**ESERCIZIO:**
Indica se ciascuna affermazione concorda con il testo su Pirro e i Romani. Rispondi sì o no e cita tra virgolette le parole del testo che decidono.
1. Pirro era re dell'Epiro.
2. Levino fece uccidere le spie di Pirro dopo averle catturate.
3. Pirro catturò milleottocento Romani.

**SEZIONE DEL TESTO:**
Traduzione di Paragrafo 11 - Incorruttibilità di Fabrizio, Libro 2 di Eutropio

Versione originale in latino


Eodem tempore Tarentinis, qui iam in ultima Italia sunt, bellum indictum est, quia legatis Romanorum iniuriam fecissent. Hi Pyrrum, Epiri regem, contra Romanos in auxilium poposcerunt, qui ex genere Achillis originem trahebat. Is mox ad Italiam venit, tumque primum Romani cum transmarino hoste dimicaverunt. Missus est contra eum consul P. Valerius Laevinus, qui cum exploratores Pyrri cepisset, iussit eos per castra duci, ostendi omnem exercitum tumque dimitti, ut renuntiarent Pyrro quaecumque a Romanis agerentur. Commissa mox pugna, cum iam Pyrrus fugeret, elephantorum auxilio vicit, quos incognitos Romani expaverunt. Sed nox proelio finem dedit; Laevinus tamen per noctem fugit, Pyrrus Romanos mille octingentos cepit et eos summo honore tractavit, occisos sepelivit. Quos cum adverso vulnere et truci vultu etiam mortuos iacere vidisset, tulisse ad caelum manus dicitur cum hac voce: se totius orbis dominum esse potuisse, si tales sibi milites contigissent.

Traduzione all'italiano


Allo stesso tempo fu dichiarata guerra ai Tarantini, che si trovano nella parte più remota dell'Italia, poiché avevano fatto un’offesa agli ambasciatori dei Romani. Questi invocarono in aiuto contro i Romani Pirro, re dell'Epiro, che traeva le origini dalla stirpe di Achille. Egli subito venne in Italia, e allora per la prima volta i Romani combatterono con un nemico d'oltremare. Fu mandato contro di lui il console Publio Valerio Levino, che, catturati le spie di Pirro, ordinò che fossero condotte per (tutto) l'accampanento, che fossero mostrate a tutto l'esercito e che dopo fossero liberate, affinché riferissero a Pirro tutto cio che si faceva dai Romani. Attaccata subito la battaglia, quando ormai Pirro fuggiva, vinse con l'aiuto degli elefanti, che, sconosciuti ai Romani, (li) spaventarono (la trad. letterale è praticamente impossibile). Ma la notte pose fine alla battaglia; Levino comunque fuggì durante la notte, Pirro catturò milleottocento Romani e li trattò col massimo riguardo, (e) seppellì i cadaveri. E avendo visto questi (i cadaveri) che giacevano con le ferite riverse e il volto truce anche da morti, si dice che rivolse le mani al cielo con queste parole: che sarebbe potuto essere il padrone del mondo intero, se gli fossero toccati tali soldati.

**BLOCCO DATI:**
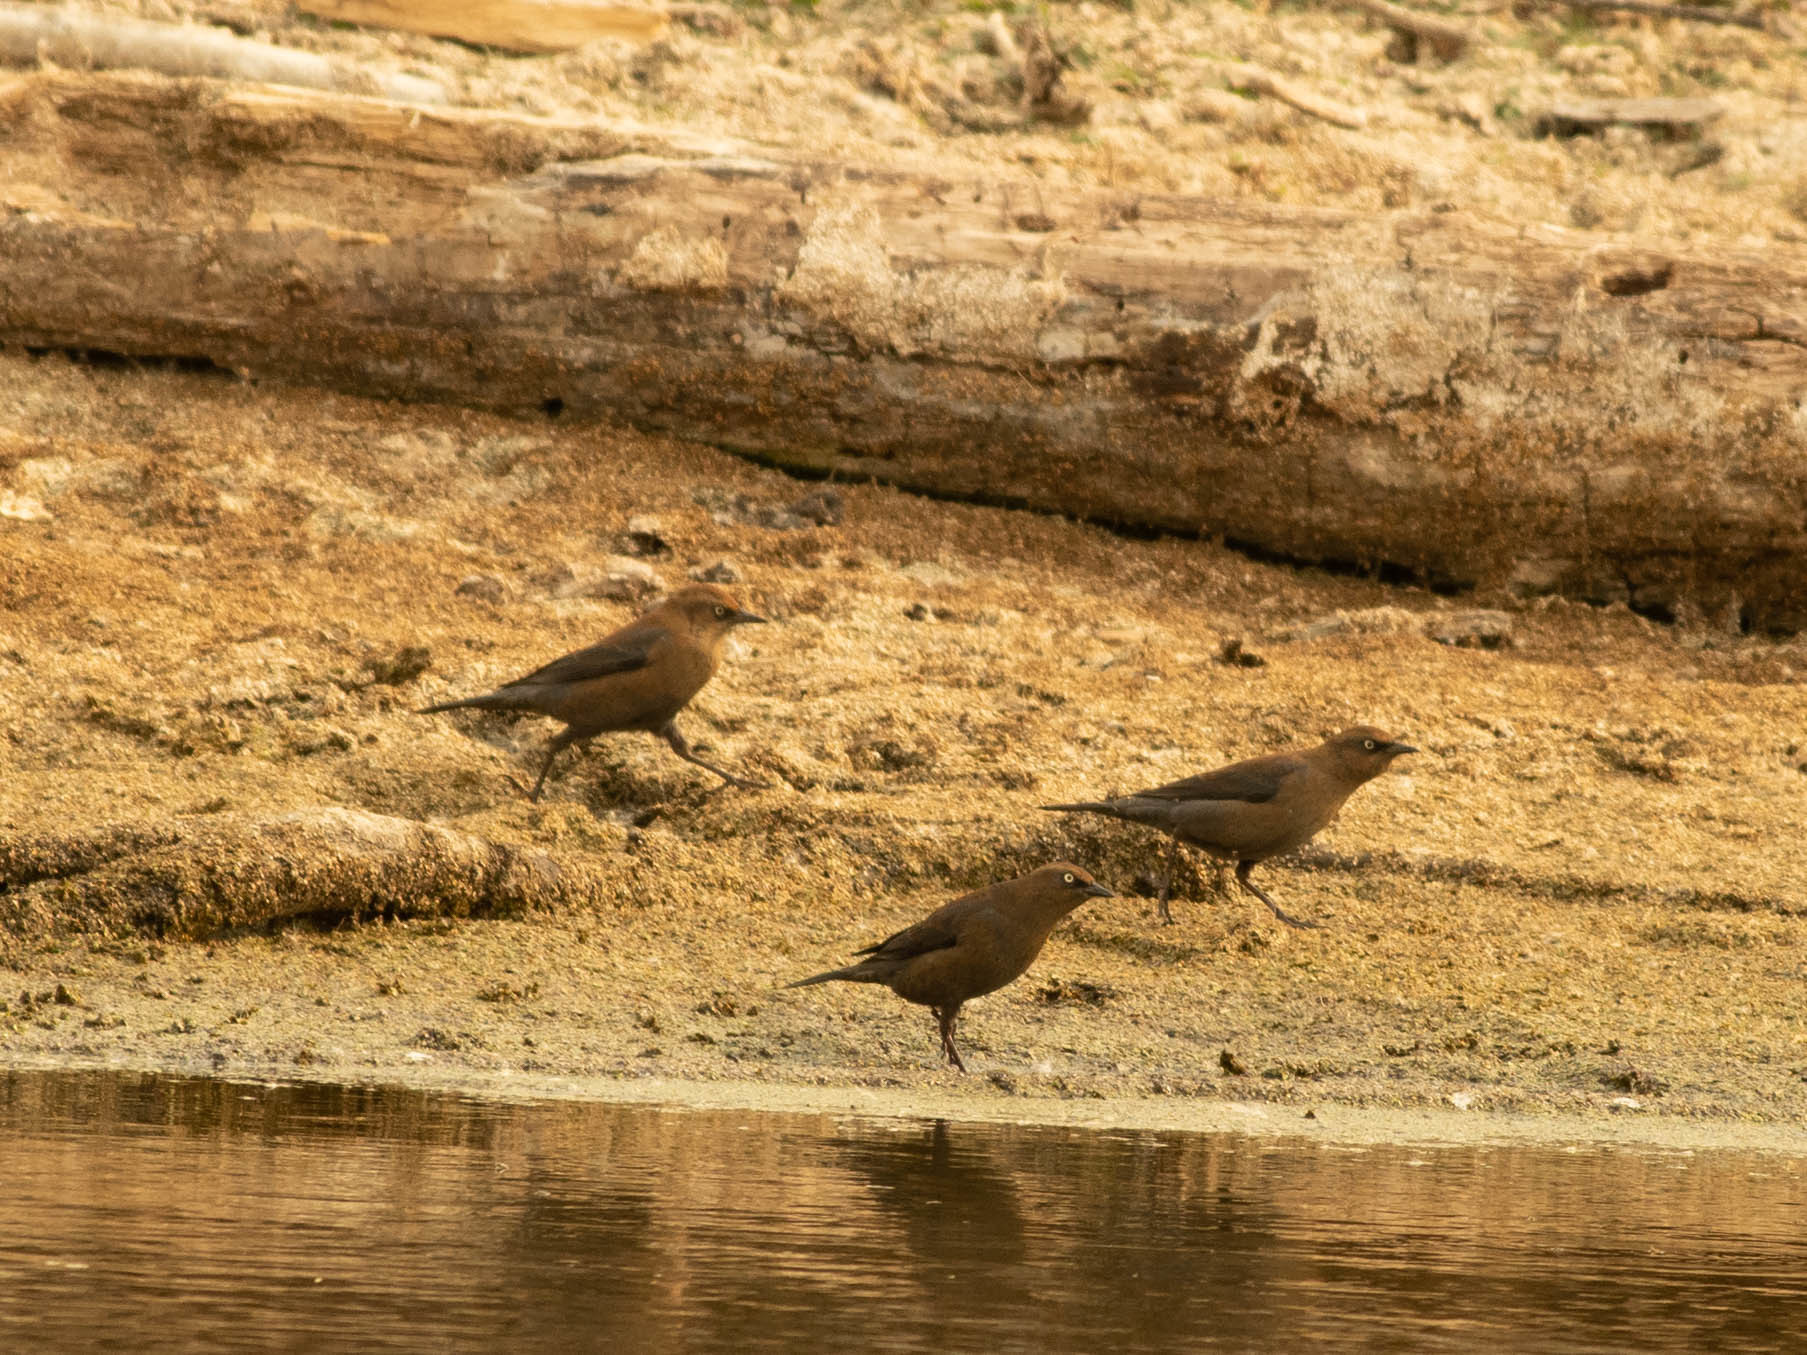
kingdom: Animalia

**SOLUZIONE SVOLTA:**
1. Sì: "Pirro, re dell'Epiro".
2. No: "e che dopo fossero liberate".
3. Sì: "Pirro catturò milleottocento Romani".